MAC bindings The MAC_Binding table tracks the bindings from IP addresses to Ethernet addresses that are dynamically discovered using ARP (for IPv4) and neighbor discovery (for IPv6). Usually, IP-to-MAC bindings for virtual machines are statically populated into the Port_Binding table, so MAC_Binding is primarily used to discover bindings on physical net‐ works.
The MAC_Binding table is populated by ovn-controller when it sees a new ARP/ND packet in the network even if they don't belong to OVN. It is common in OpenStack deployments to have multiple tenants connecting their routers to a relatively large provider network and once a new MAC address is learned, OVN will add one MAC_Binding entry per router connected to the external network.
In this particular exercise, the external network was a /16 and we observed close to 1M entries. This doesn't only pose a memory problem but also a lot of network traffic and stress to the OVN Southbound server which needs to commit the transactions from the ovn-controllers and send out the notifications to all the clients.
Why does Neutron care about the MAC_Binding table?
The problem - and its workaround - is described here but, in short, it is very common in OpenStack to reuse a Floating IP address (eg. during testing on CI) and Neutron implements a mechanism to delete the MAC address associated to a Floating IP from the MAC_Binding entry in order to force learning the new MAC address when needed.
For Neutron to do this, we monitored the table forcing ourselves to keep an in-memory copy of all its entries. Since these entries do not age out, the most likely scenario is that we'll hit OOM killers eventually - depending on the network topology, network size and other factors -.

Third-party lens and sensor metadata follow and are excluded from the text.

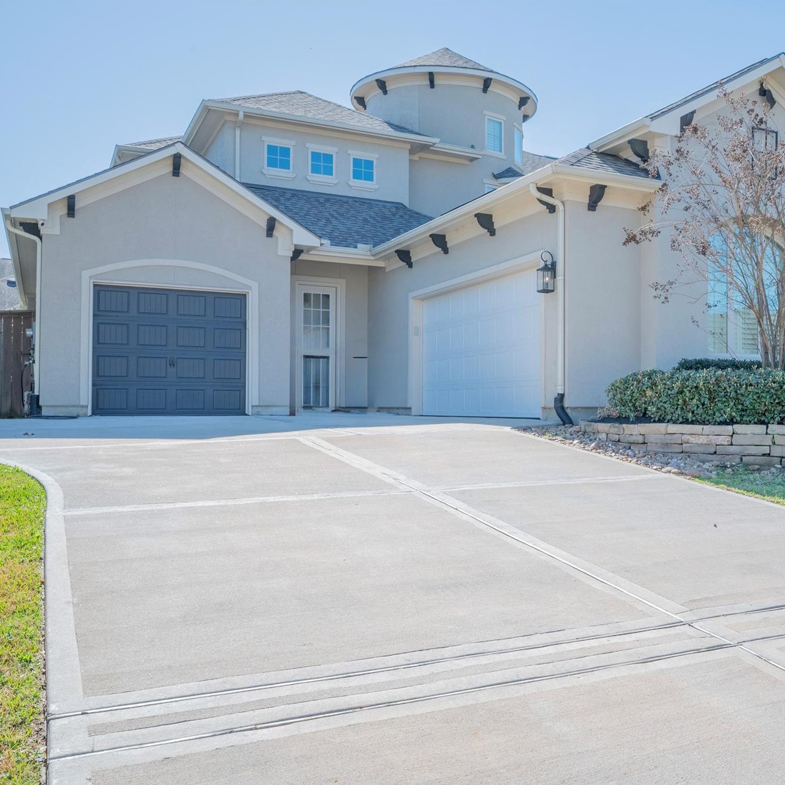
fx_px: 821
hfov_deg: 49.7
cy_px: 392
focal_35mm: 32
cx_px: 556
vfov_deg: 51.1
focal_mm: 25
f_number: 11
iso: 320
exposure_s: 1/1250
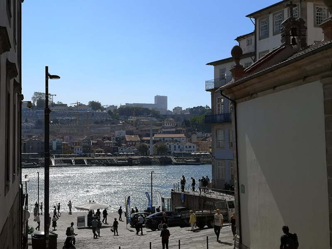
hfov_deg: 39.7
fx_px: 460
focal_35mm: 48
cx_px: 166
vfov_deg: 30.3
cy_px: 124
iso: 50
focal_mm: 3.95
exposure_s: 1/4464
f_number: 1.8
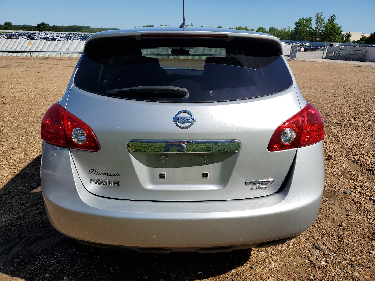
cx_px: 188
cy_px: 140
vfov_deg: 53.1
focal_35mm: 26
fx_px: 282
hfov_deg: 67.3
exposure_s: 1/5000
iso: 50
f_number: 1.5
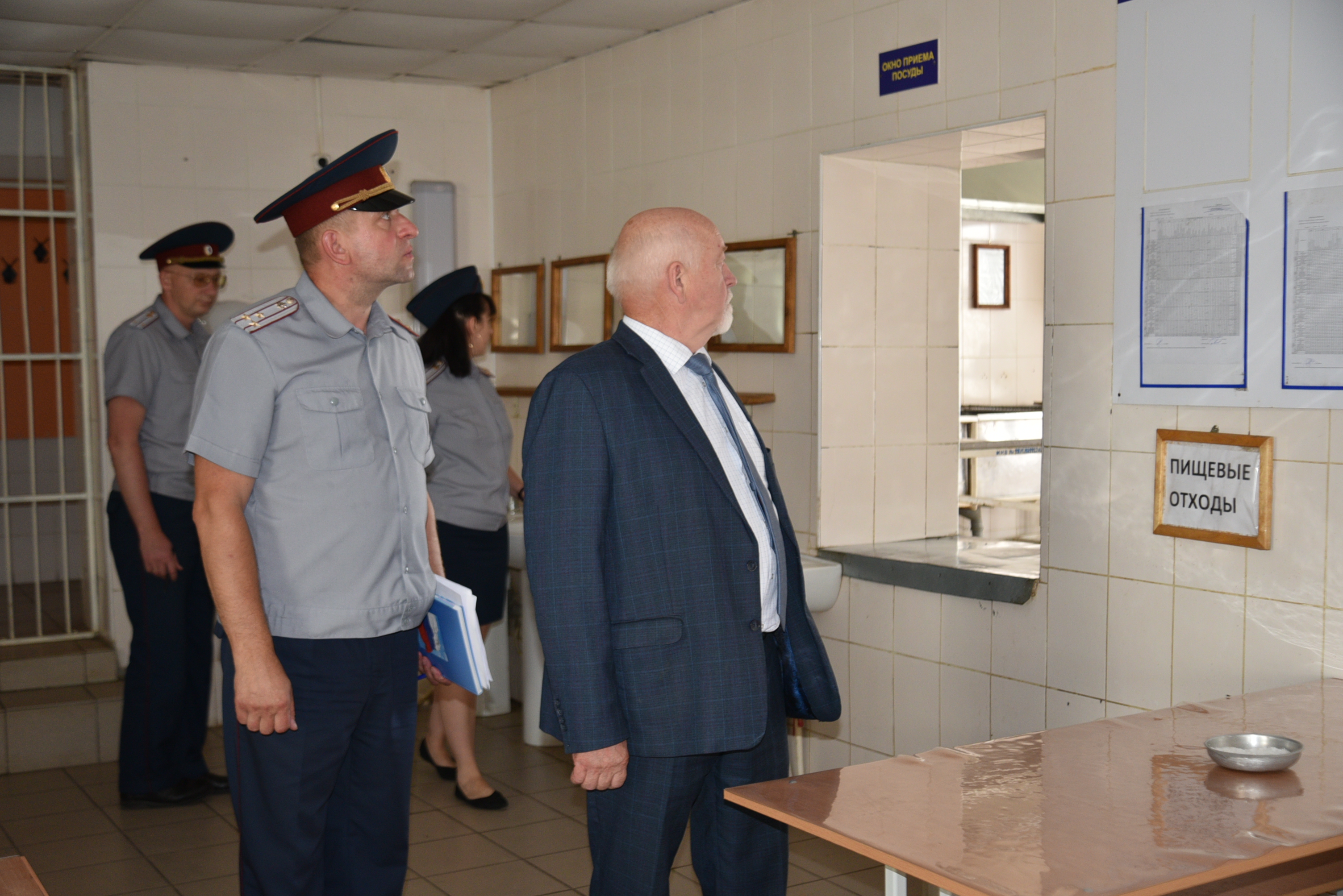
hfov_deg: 44.5
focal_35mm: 44
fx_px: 1642
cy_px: 448
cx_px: 672
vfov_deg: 30.5
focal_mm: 44
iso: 800
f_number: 4.2
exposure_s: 1/80
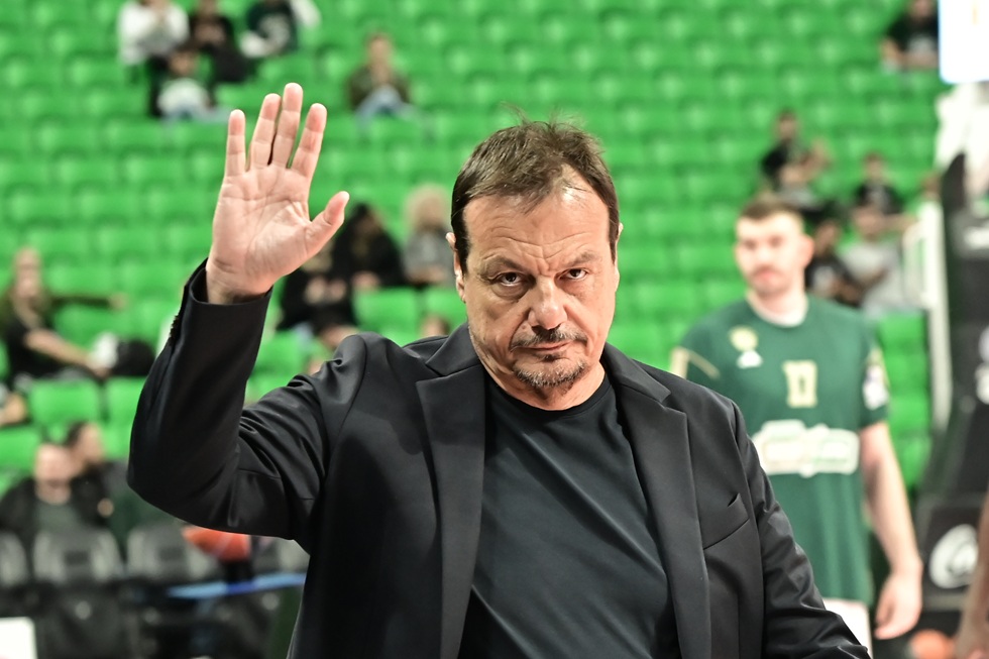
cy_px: 330
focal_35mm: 101
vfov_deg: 13.5
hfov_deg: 20.2
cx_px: 494
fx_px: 2774
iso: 2000
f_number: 4
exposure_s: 1/250
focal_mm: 101
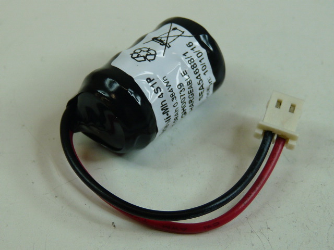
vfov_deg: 15.6
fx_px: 917
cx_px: 167
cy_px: 125
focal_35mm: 95
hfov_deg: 20.7
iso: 100
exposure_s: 1/60
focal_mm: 9.5
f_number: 3.2
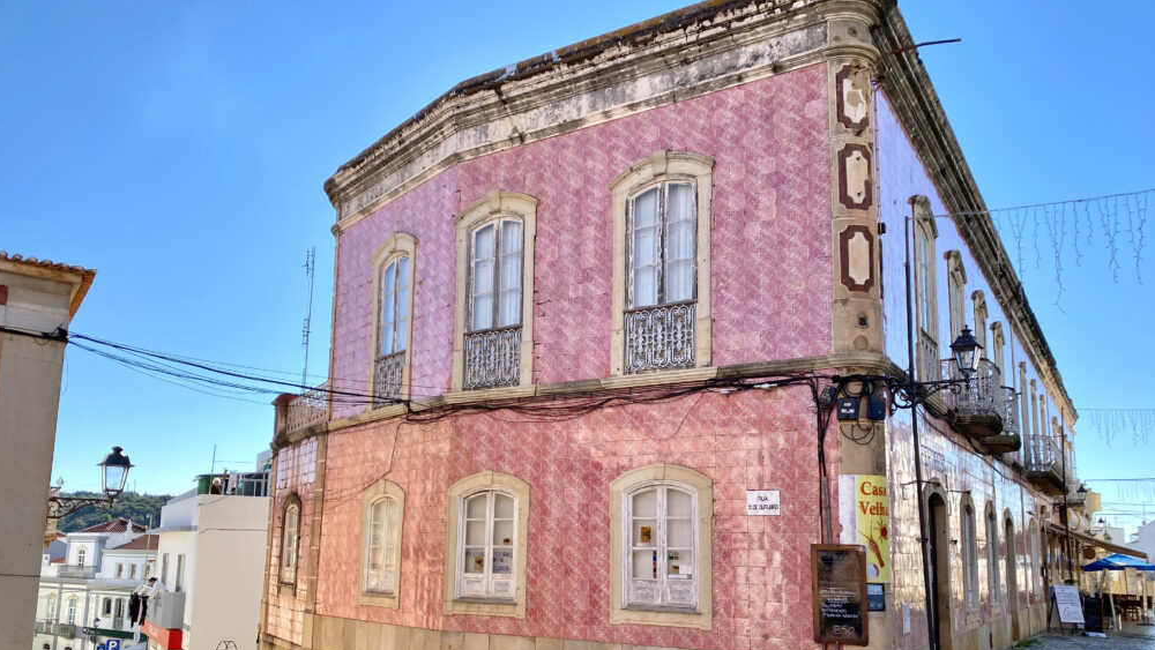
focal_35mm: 29
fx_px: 888
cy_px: 424
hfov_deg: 66.1
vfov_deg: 39.8
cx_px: 568
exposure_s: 1/1996
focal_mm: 4.25
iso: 32
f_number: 1.8
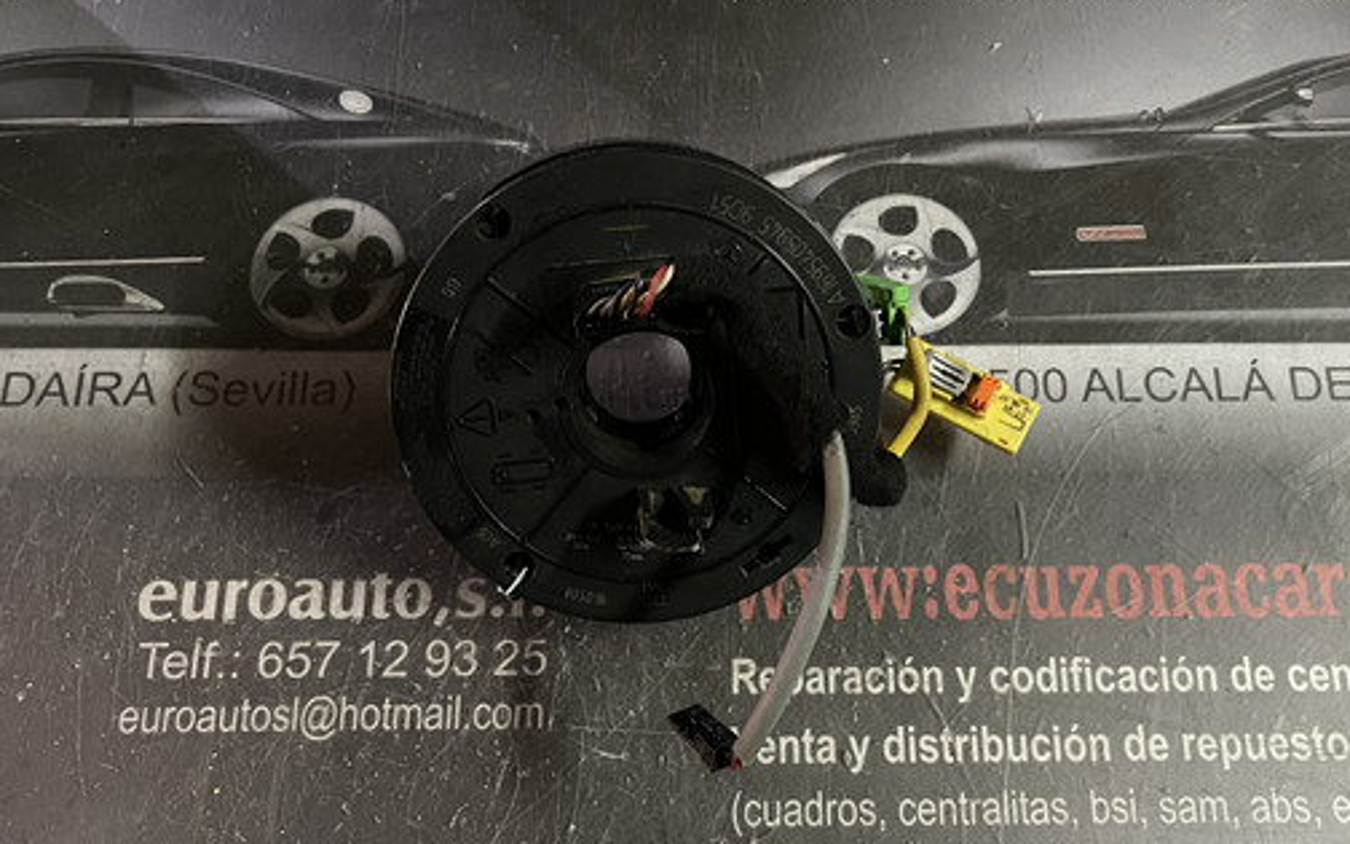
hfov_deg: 55.3
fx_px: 1288
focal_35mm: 35
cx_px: 723
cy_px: 437
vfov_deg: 36.3
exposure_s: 1/25
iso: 800
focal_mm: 5.1
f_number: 1.6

Ideally, core OVN should implement a mechanism to eliminate stale MAC_Binding entries after a certain time but that's not an easy task as discussed in the links above. In the meantime, we thought of a way to stop monitoring the problematic table but, at the same time, keep the mechanism of deleting Floating IP MAC addresses upon association and disassociation of them from Neutron. The adopted solution was to invoke an external tool, ovsdb-client, to be able to delete such entries by:
- Avoid monitoring the MAC_Binding table
- Avoid downloading the database contents, hence, deleting those entries in a constant time despite the database size
The patch got recently merged into the Neutron repository and the result is that, running the same tests, the overall memory consumption decreased by an order of magnitude from ~75GB to 7.5GB of RSS, without impacting the run time of the exercise.
This great improvement was thanks to the collaboration of the Performance & Scale, Neutron and core OVN teams at Red Hat. I'm lucky to work with such great and smart people 😉